The arrest comes just days after Communist Party hard-liner John Lee was appointed as Hong Kong's new chief executive. Beijing's claims that Lee was elected are slightly undermined by the fact that he was the only candidate able to stand. Regardless, a security apparatchik by trade, Lee's tenure is likely to see further crackdowns against all those who dare to seek a Hong Kong as it is supposed to be, namely a city that respects the basic human rights of its citizens. Under the Sino-British Joint Declaration, a binding treaty governing the city's transferred sovereignty to China, Beijing is legally obliged to uphold Hong Kong's autonomy until at least 2047.

As with all things, the Communist Party's commitments are about as reliable as the truth of its propaganda.

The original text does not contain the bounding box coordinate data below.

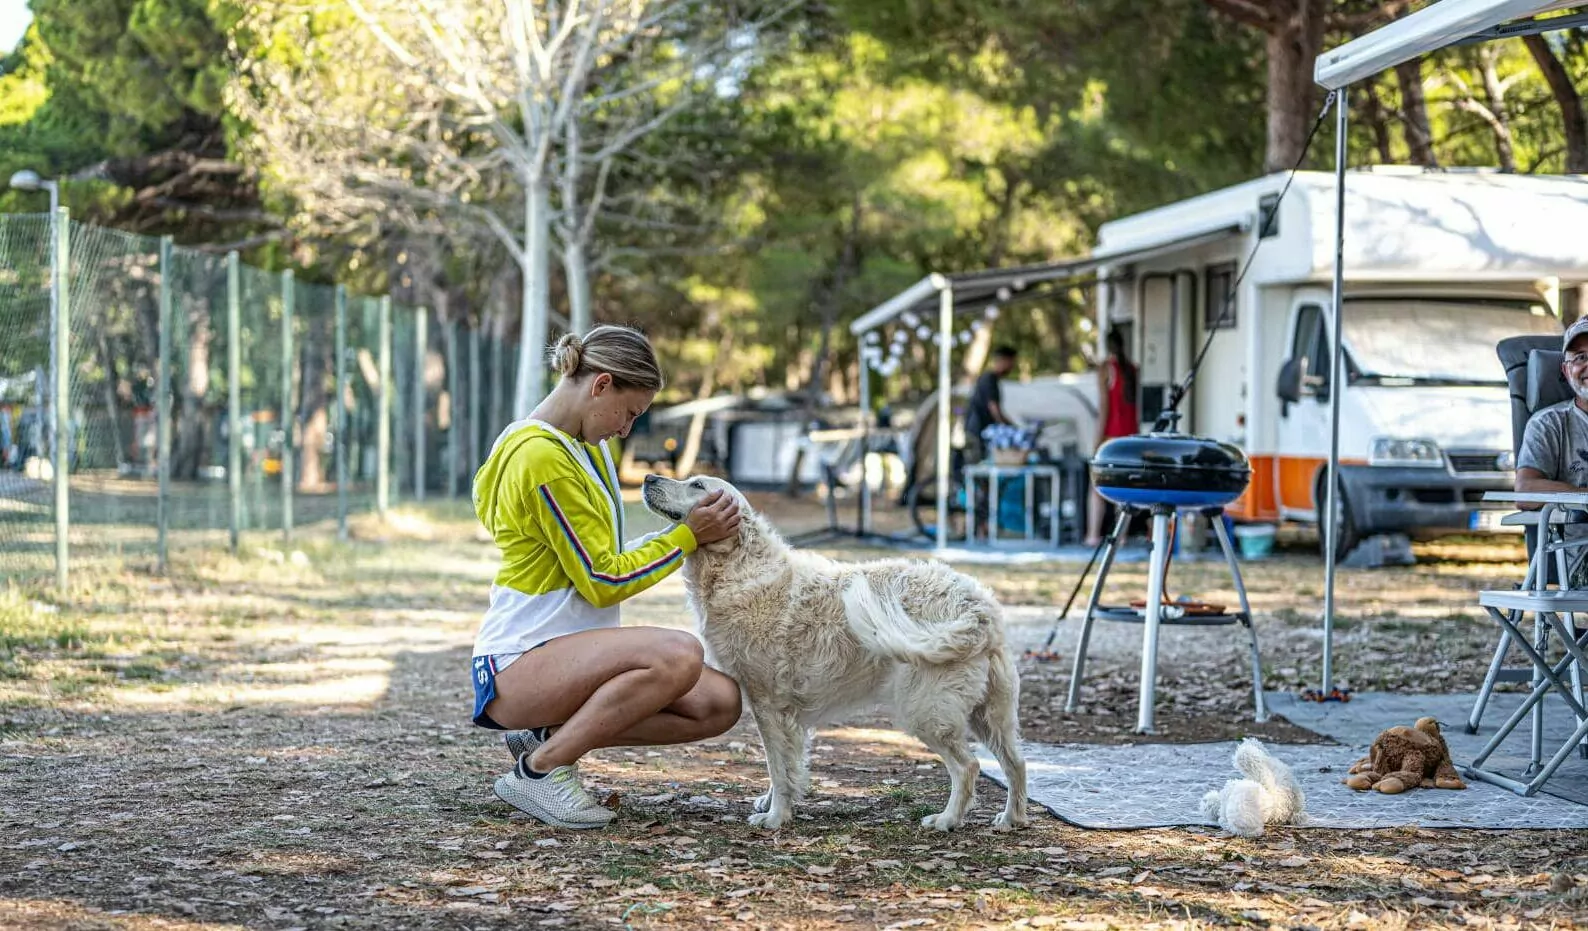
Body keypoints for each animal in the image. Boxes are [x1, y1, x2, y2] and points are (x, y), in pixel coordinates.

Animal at [641, 473, 1029, 832]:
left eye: (696, 485)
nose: (648, 478)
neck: (739, 567)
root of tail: (976, 607)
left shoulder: (769, 705)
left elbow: (778, 767)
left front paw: (775, 817)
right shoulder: (783, 714)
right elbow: (787, 765)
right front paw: (772, 803)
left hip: (926, 710)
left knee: (968, 767)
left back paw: (947, 820)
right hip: (990, 713)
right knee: (1016, 762)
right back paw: (1012, 818)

Still, the sickening moral hypocrisy in what Communist China says and what Communist China actually does demands our attention because the hypocrisy is beyond extraordinary.

Consider, for example, that it was barely a week ago that Lee, the new chief executive, claimed he is Catholic. Talk about a betrayal of faith. This is only the tip of the iceberg, of course. While we in the West have the fortune of avoiding the plight of Zen and the Uyghurs, their experiences remind us to judge more carefully who and what we are dealing with in Xi and his party.

While the Communist Party claims it is dedicated to the service of its people, it happily throws 2 million Uyghurs into concentration camps, enforces brutal COVID lockdowns and family separations in its greatest metropolises, and disappears those who dare make jokes about its dear leader. Even the most basic complaints, those demanding better local government rather than offering criticism of the central government, are quickly censored from Chinese social media platforms. It says much about this regime's insecurity that it employs tens of thousands of censors and spends tens of billions of dollars to keep its people from a shared discourse. This is something we should always remember as we complain about Twitter's craziness.

The list of hypocrisies goes on.

While the Communist Party commits to opening its markets to foreign investment and improved rules of law, it forces technology transfers and steals hundreds of billions of dollars in foreign intellectual property. Evinced by major U.S. corporations such as Coca-Cola and Disney and institutions such as Hollywood and the NBA, China also demands silence in return for business dealings. China does not seek a global economy but rather a feudal mercantile empire with Xi at the top.

Perhaps best reflecting its feudal nature is the Communist Party's call for beneficent "win-win cooperation" in international relations. Left out of this sales pitch, however, are the debt traps for impoverished nations, hostage-taking of foreign visitors, corralling of a vast swathe of international waters, culling of ocean wildlife, and feigning of victim status when challenged on all these counts.

Zen, then, is just the tip of the iceberg. If Communist China is willing to do this to its own citizens, Americans should not think well of what its global supremacy would mean for us.